§ **Your assignment**
All lines from the line containing "roupas largas" up to and including the last line of the listing below should be echoed exactly; no other lines belong in the response.

────────────────────────────────────────

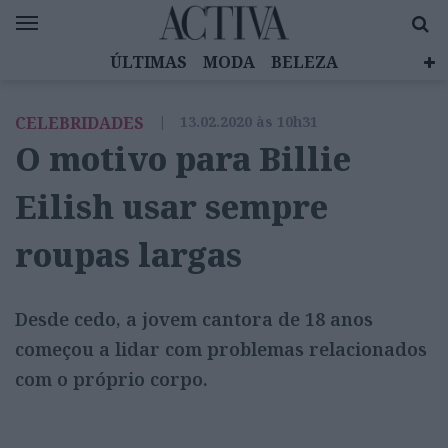
ÚLTIMAS
MODA
BELEZA
CELEBRIDADES
SAÚDE
LIFESTYLE
CELEBRIDADES
|
13.02.2020 às 10h31
EMOÇÕES
MULHERES INSPIRADORAS
O motivo para Billie
DIZ QUEM SABE
ACTIVA BRAND STUDIO
Eilish usar sempre
roupas largas
Desde cedo, a jovem cantora de 18 anos
começou a lidar com problemas relacionados
com o próprio corpo.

────────────────────────────────────────

§ **Solution for this exercise**
roupas largas
Desde cedo, a jovem cantora de 18 anos
começou a lidar com problemas relacionados
com o próprio corpo.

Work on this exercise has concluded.